• **Work required**
Return all of the data exactly as written, without the pictures.

• **Data provided**

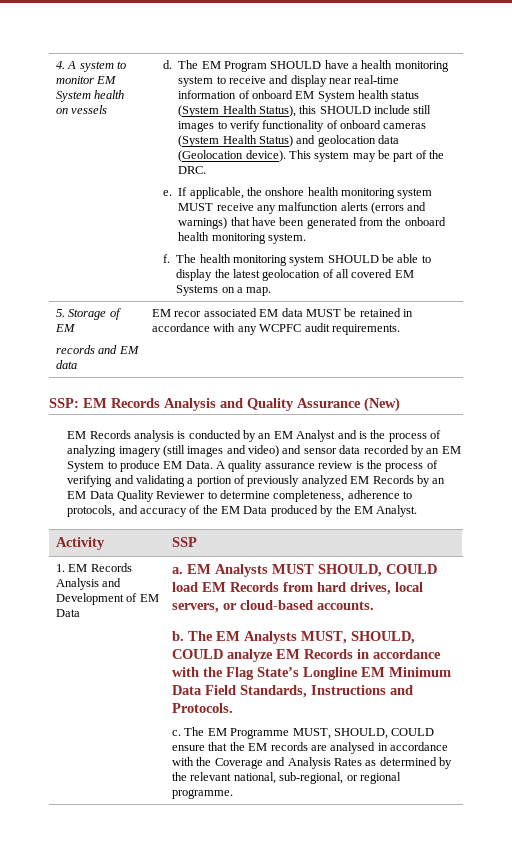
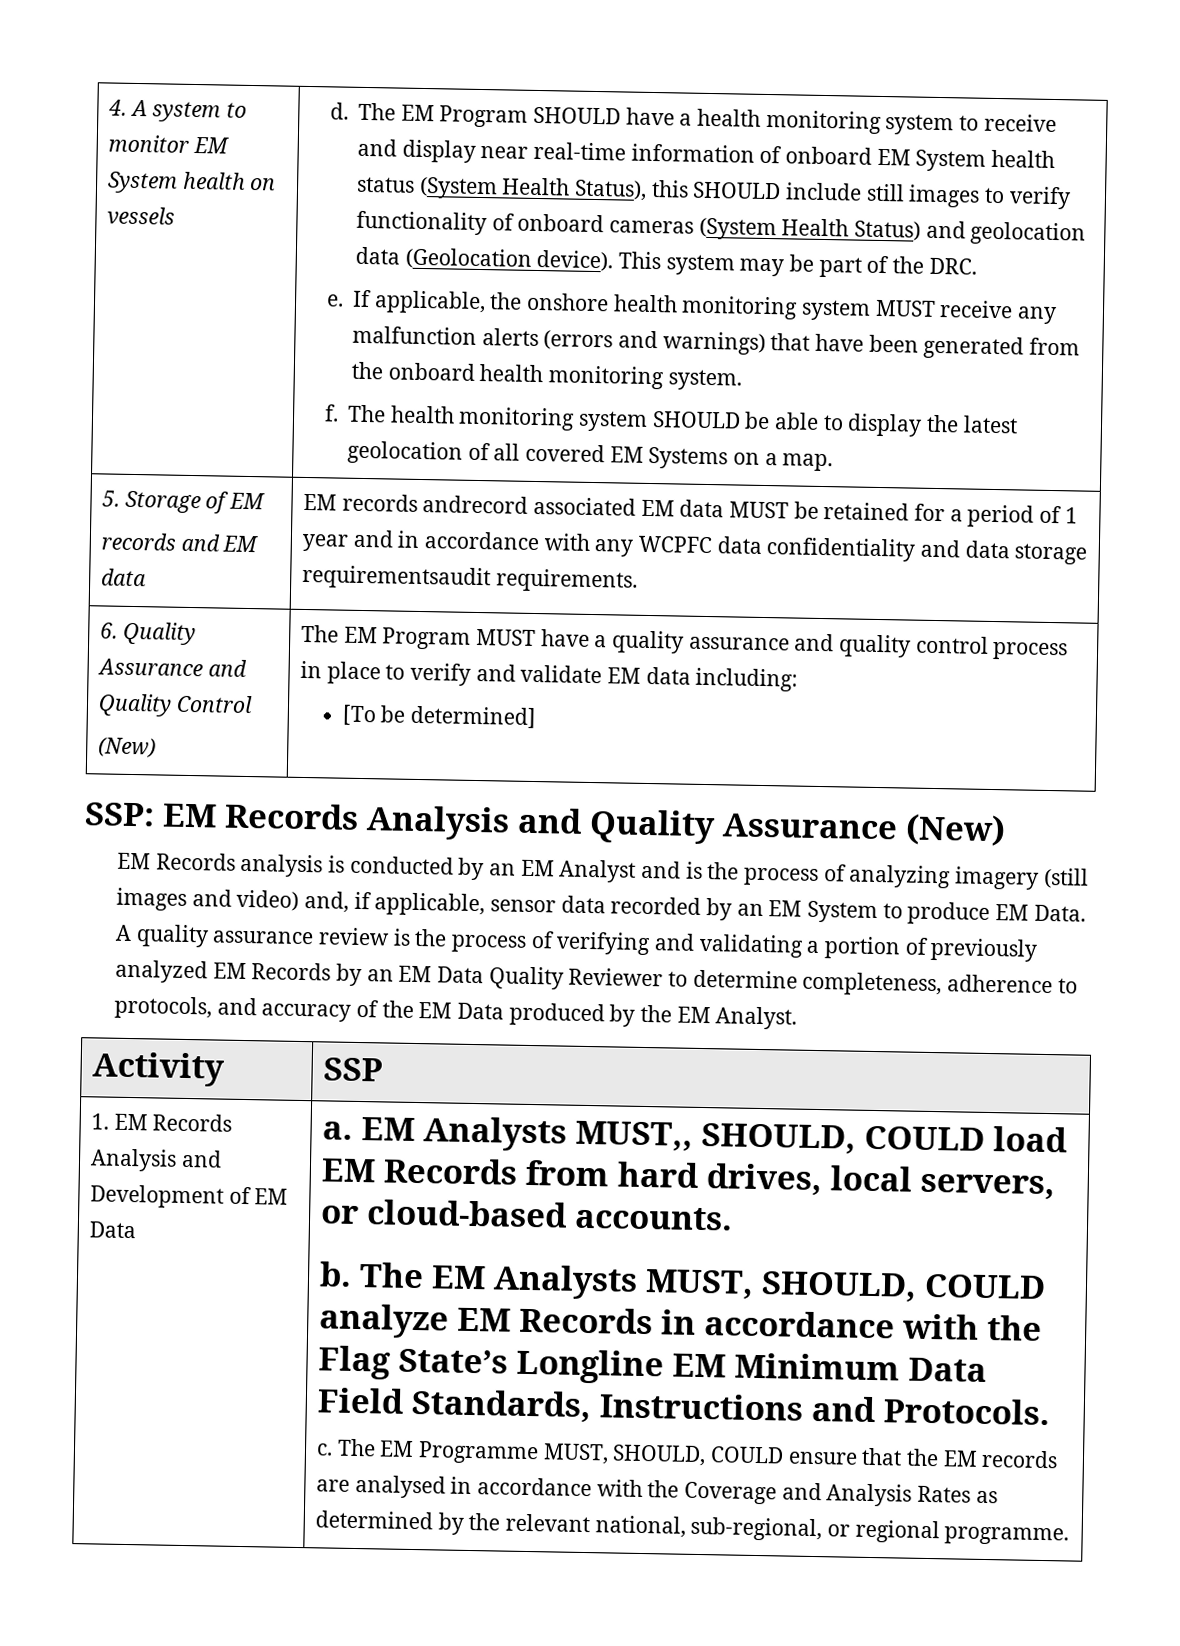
[174,311,202,317] recor -> [341,493,529,514] records andrecord
(401, 312) none -> [913,503,1078,528] [301,529,394,552] for a period of 1 year and
[304,323,400,335] audit requirements. -> [716,536,1088,565] [301,564,638,593] [99,621,196,646] [96,658,247,677] [97,693,253,717] [97,737,156,758] [300,624,1069,661] [299,660,799,692] [341,704,536,730] data confidentiality and data storage requirementsaudit requirements. // 6. Quality Assurance and Quality Control // (New) | The EM Program MUST have a quality assurance and quality control process in place to verify and validate EM data including: // [To be determined]
[282,445,302,454] and -> [303,891,486,917] and, if applicable,
[272,564,315,574] MUST -> [574,1120,693,1152] MUST,,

• **Result**
[174,311,202,317] recor -> [341,493,529,514] records andrecord
(401, 312) none -> [913,503,1078,528] [301,529,394,552] for a period of 1 year and
[304,323,400,335] audit requirements. -> [716,536,1088,565] [301,564,638,593] [99,621,196,646] [96,658,247,677] [97,693,253,717] [97,737,156,758] [300,624,1069,661] [299,660,799,692] [341,704,536,730] data confidentiality and data storage requirementsaudit requirements. // 6. Quality Assurance and Quality Control // (New) | The EM Program MUST have a quality assurance and quality control process in place to verify and validate EM data including: // [To be determined]
[282,445,302,454] and -> [303,891,486,917] and, if applicable,
[272,564,315,574] MUST -> [574,1120,693,1152] MUST,,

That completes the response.